Rose was the daughter of two prominent, socially connected families, the Hawthornes and the Peabodys. After she married George Lathrop, also a writer, the couple converted to Catholicism. Later his alcoholism which worsened after the death of their only child Francis, caused them to separate, but she never stopped caring and praying for him. I haven’t read enough about her life to find out what led her to care for impoverished cancer victims, but that’s the direction of the rest of her life. One article I read noted she was a friend of Emma Lazarus, the poet, who first introduced her to the horrors of 19th century poverty. At first it was just her working along for the cancer victims, then another volunteer, and eventually, she was allowed to establish a Dominican order, Servants of Relief for Incurable Cancer.

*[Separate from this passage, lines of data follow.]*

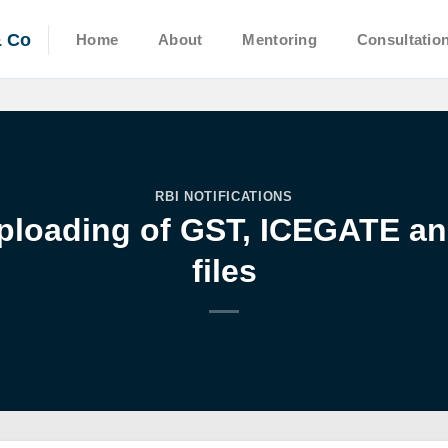
& Co
Home
About
Mentoring
Consultatio
RBI NOTIFICATIONS
 uploading of GST, ICEGATE an
files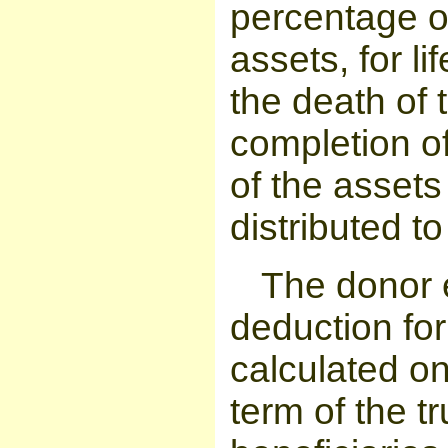
percentage of
assets, for li
the death of 
completion of
of the assets 
distributed to
The donor 
deduction for 
calculated on
term of the t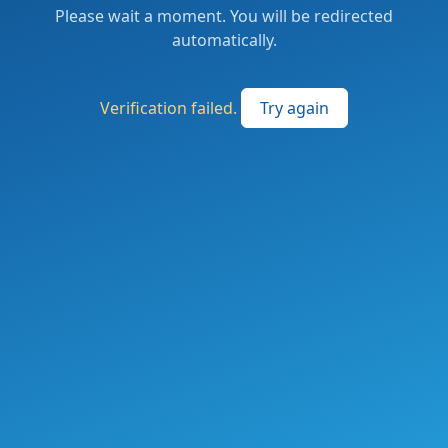
Please wait a moment. You will be redirected
automatically.
Verification failed.
Try again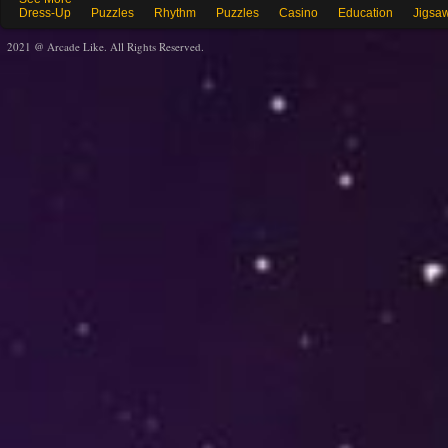
Dress-Up
Puzzles
Rhythm
Puzzles
Casino
Education
Jigsa
2021 @ Arcade Like. All Rights Reserved.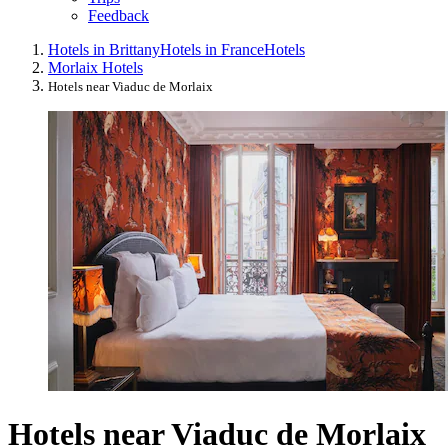
Feedback
Hotels in Brittany
Hotels in France
Hotels
Morlaix Hotels
Hotels near Viaduc de Morlaix
Hotels near Viaduc de Morlaix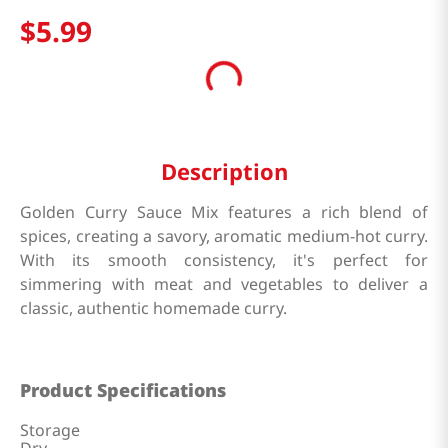
$
5
.
99
Description
Golden Curry Sauce Mix features a rich blend of
spices, creating a savory, aromatic medium-hot curry.
With its smooth consistency, it's perfect for
simmering with meat and vegetables to deliver a
classic, authentic homemade curry.
Product Specifications
Storage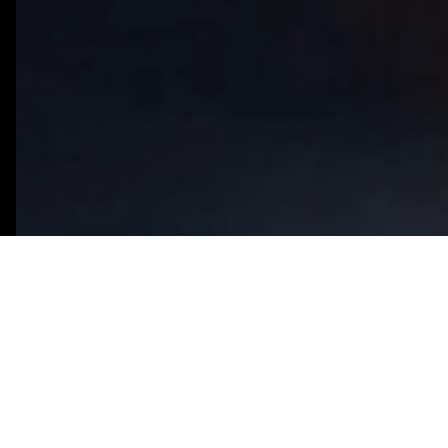
What You Need to Know
Predictive analytics powered by AI
1
goes beyond traditional business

". . . service to Christ's poor did not simply mean that this lady of culture, education, and social status would put on an apron and offer gifts from her abundance. She decided to live among the poor, to beg for them as they did for themselves, and to establish a home where they could live in dignity, cleanliness, and ease as they faced their final days on earth . . .There was to be no class system, no 'upstairs/downstairs' for her residents. She and her religious sisters would be the servants. The residents would be the object of all their care and concern."
There are 3 houses, and one is in Atlanta, Georgia.